A última hora de ayer, con los focos iluminando la noche cerrada, varias rachas de viento esparcían la arena sobre la recta de meta del circuito de Sakhir. Los remolinos se hacían presentes también en la Curva 4, donde el pasado diciembre Charles Leclerc arruinó las opciones de Max Verstappen con una temeraria maniobra. Sin embargo, cuatro meses después de aquel abandono, el holandés se perfila ahora como el piloto a batir en Bahrein. No sólo por su dominio en las dos sesiones libres de ayer, ni por su preponderante papel en los test de hace dos semanas en el mismo escenario. El líder de Red Bull cuenta también con el factor climático como aliado, porque la ventisca y las altas temperaturas del desierto penalizan sobremanera a Lewis Hamilton.
Los 48ºC sore el asfalto de ayer suponen un anticipo de lo que aguarda hasta el domingo. Se esperan tormentas de arena y nubes de polvo tan molestas como las de los test oficiales. Un hábitat hostil para el equipo Mercedes, que ayer se reunía en torno al coche de Hamilton en busca de respuestas. El heptacampeón había mejorado sus prestaciones, aunque sin alcanzar el mejor registro de Mad Max (1:30.847). Los nervios en el equipo alemán se compendiaban en la frase de Valtteri Bottas: «El coche es inconducible».
Mientras, unos metros más allá, brotaba la ilusión en los garajes de los adversarios. Porque el viento también ha agitado la parrilla hasta dibujar en la tabla de tiempos un arcoíris poco usual. Al azul y al negro se sumaban el naranja de McLaren, con Lando Norris a 95 milésimas del líder, y el rojo de Ferrari, con Carlos Sainz a sólo 45 milésimas de Hamilton.
Ocho pilotos en medio segundo
Se trataba, es cierto, de una vulgar sesión libre, pero las alternativas en la pista suscitaban bastante más interés que muchas carreras del pasado. Nada menos que ocho pilotos en un margen de cinco décimas y 15 concentrados en un solo segundo.
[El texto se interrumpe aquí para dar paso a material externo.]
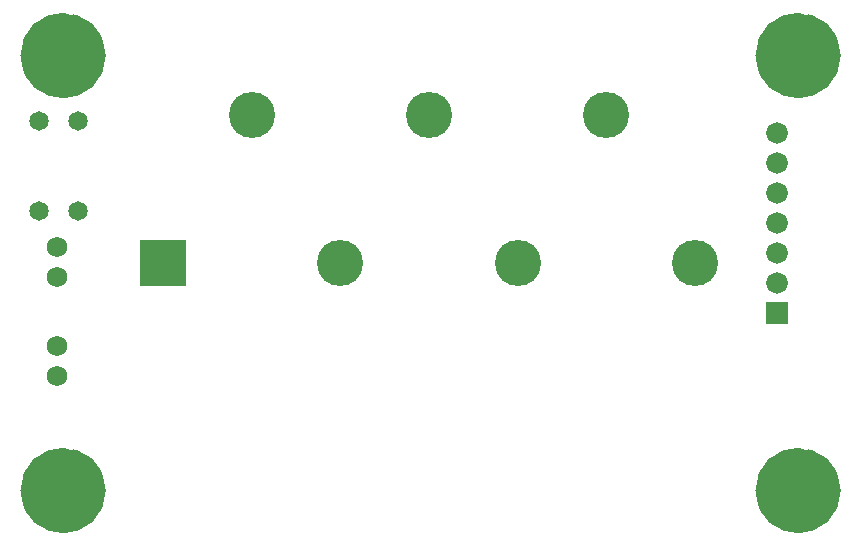
<source format=gbs>
G04*
G04 #@! TF.GenerationSoftware,Altium Limited,Altium Designer,19.0.15 (446)*
G04*
G04 Layer_Color=16711935*
%FSLAX25Y25*%
%MOIN*%
G70*
G01*
G75*
%ADD16C,0.17623*%
%ADD17C,0.15380*%
%ADD18R,0.15380X0.15380*%
%ADD19C,0.06800*%
%ADD20C,0.07200*%
%ADD21R,0.07200X0.07200*%
%ADD22C,0.06500*%
%ADD23C,0.03162*%
%ADD34C,0.10236*%
D16*
X265000Y20000D02*
D03*
X20000Y165000D02*
D03*
Y20000D02*
D03*
X265000Y165000D02*
D03*
D17*
X230583Y95787D02*
D03*
X201055Y145000D02*
D03*
X171528Y95787D02*
D03*
X142000Y145000D02*
D03*
X112472Y95787D02*
D03*
X82945Y145000D02*
D03*
D18*
X53417Y95787D02*
D03*
D19*
X18000Y101000D02*
D03*
Y91000D02*
D03*
Y68000D02*
D03*
Y58000D02*
D03*
D20*
X258000Y139000D02*
D03*
Y129000D02*
D03*
Y119000D02*
D03*
Y109000D02*
D03*
Y89000D02*
D03*
Y99000D02*
D03*
D21*
Y79000D02*
D03*
D22*
X25000Y113000D02*
D03*
Y143000D02*
D03*
X12000Y113000D02*
D03*
Y143000D02*
D03*
D23*
X256339Y20000D02*
D03*
X258875Y13875D02*
D03*
X265000Y11339D02*
D03*
X271125Y13875D02*
D03*
X273661Y20000D02*
D03*
X271125Y26125D02*
D03*
X265000Y28661D02*
D03*
X258875Y26125D02*
D03*
X26125Y158876D02*
D03*
X20000Y156339D02*
D03*
X13875Y158876D02*
D03*
X11339Y165000D02*
D03*
X13875Y171124D02*
D03*
X20000Y173661D02*
D03*
X26125Y171124D02*
D03*
X28661Y165000D02*
D03*
X20000Y28661D02*
D03*
X13875Y26125D02*
D03*
X11339Y20000D02*
D03*
X13875Y13875D02*
D03*
X20000Y11339D02*
D03*
X26125Y13875D02*
D03*
X28661Y20000D02*
D03*
X26125Y26125D02*
D03*
X271125Y171124D02*
D03*
X273661Y165000D02*
D03*
X271125Y158876D02*
D03*
X265000Y156339D02*
D03*
X258875Y158876D02*
D03*
X256339Y165000D02*
D03*
X258875Y171124D02*
D03*
X265000Y173661D02*
D03*
D34*
X274055Y20000D02*
G03*
X274055Y20000I-9055J0D01*
G01*
X29055Y165000D02*
G03*
X29055Y165000I-9055J0D01*
G01*
Y20000D02*
G03*
X29055Y20000I-9055J0D01*
G01*
X274055Y165000D02*
G03*
X274055Y165000I-9055J0D01*
G01*
M02*

</source>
Fernando Alonso cerraba el pelotón, adaptando cada uno de sus pasos a las características del Alpine. Queda mucho que aprender aún y hay que tener paciencia. Sebastian Vettel (Aston Martin), Daniel Ricciardo (McLaren) y Sergio Pérez (Red Bull), otros veteranos con volante nuevo, dedicaron todo su empeño al mismo proceso.
El tetracampeón no termina de dar con los secretos de Honey Ryder, el coche con el que rinde tributo a aquella inolvidable Ursula Andress de Agente 007 contra el Dr. No. En cualquier caso, algo debe fraguarse bajo la gorra del alemán. La foto de su implacable alopecia seguirá siendo una de las más buscadas del fin de semana en Sakhir.
Ferrari no llorará en modo alguno su ausencia si Sainz mantiene el nivel mostrado ayer, con una muy dulce cuarta plaza, con la que aventajaba en medio segundo a su compañero de box. Desde primera hora, cuando pidió a sus mecánicos que le enfriaran el asiento, se mostró tan cómodo como en su llegada el viernes, cuando atravesaba el paddock acompasando el trote a un balón de LaLiga. El motor nuevo ensamblado por Mattia Binotto parece dar resultado también en las tandas largas, donde la regularidad del madrileño le puede convertir en una seria amenaza para Leclerc.
"Tenemos algo en el bolsillo"
De modo que las cartas empiezan a ponerse boca arriba en Bahrein. Bajo la lupa de las simulaciones más avanzadas, Mercedes parte con cierta desventaja sobre Red Bull. Aunque nadie se fíe de los ardides de Toto Wolff, jefe de las Flechas de Plata, lo cierto es que su homólogo Christian Horner ha metido muy pronto a su coche en cintura. Y eso supone todo un avance respecto a temporadas precedentes. «Igualar el ritmo de Red Bull sería el mejor escenario posible», advertía ayer Wolff. Tal y como ha prometido, Hamilton volverá a hincar el domingo su rodilla en apoyo al movimiento Black Lives Matter. Es una de las pocas certezas para el británico en el último previo a la revolución reglamentaria.
Algo parece estar moviéndose dentro del paddock. Algo que permite a McLaren, con su flamante motor Mercedes, soñar con el podio, mientras Yuki Tsunoda, el novato japonés, busca la sorpresa con el potente AlphaTauri. Mientras, Alonso tendrá hoy muy difícil el acceso a la Q3. «Tenemos algo en el bolsillo», avisaba el asturiano con su característica dosis de misterio.